Monday, January 30, 2012

1/30/12


                Self-Awareness is something that I have been looking at for the past few weeks. It started when my roommate and I were talking about the situation with our other roommate and the issues we were dealing with because of her boyfriend. This discussion led to her discussing how lately she had been avoiding me. She told me that I had said some remarks that she thought were personal jabs at her as a person. I had no idea that the way I had been talking was affecting her in this way. I had no intention of saying anything rude towards her at all. It made me think that I should put more thought in what and how I say things so that I am aware of how I am affecting others. The JOHARI window will be a very effective way of becoming aware of what I am currently unaware of. I should also take to heart that I cannot argue with what they say to me. If I do argue or become angry by what is said that will cause a break in our communication. In our house we all communicate so well and I think it has a great deal to do with how open and understanding we are with each other.
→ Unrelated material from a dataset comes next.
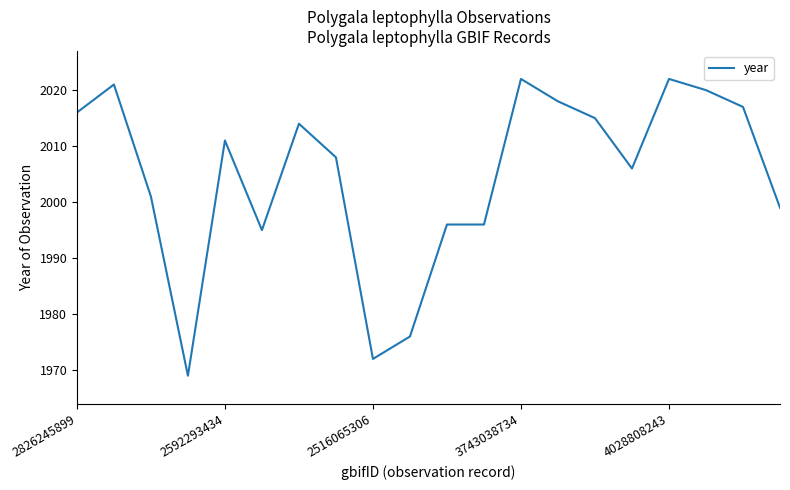

What is the sum of all values?

40094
      When talking about strengths I am not sure what ones I have actually acquired and actually possess. I know what ones I would like to have however, and what ones I would like to work on. I know that I work well alone and with a group and that I can be independent when needed. I know my morals and what I believe is wrong and right. These beliefs differ from others which is okay and acceptable in the world we live in today. I never thought of the importance of knowing who I am and what I believe until I stepped out on my own.

    I am not in that small group of people that know where they belong. I have already switched majors many times I would not be surprised if switched it once or twice more. I have so many interests and I am good at multiple things so it has taken me a lot of time to find which direction I want to go in.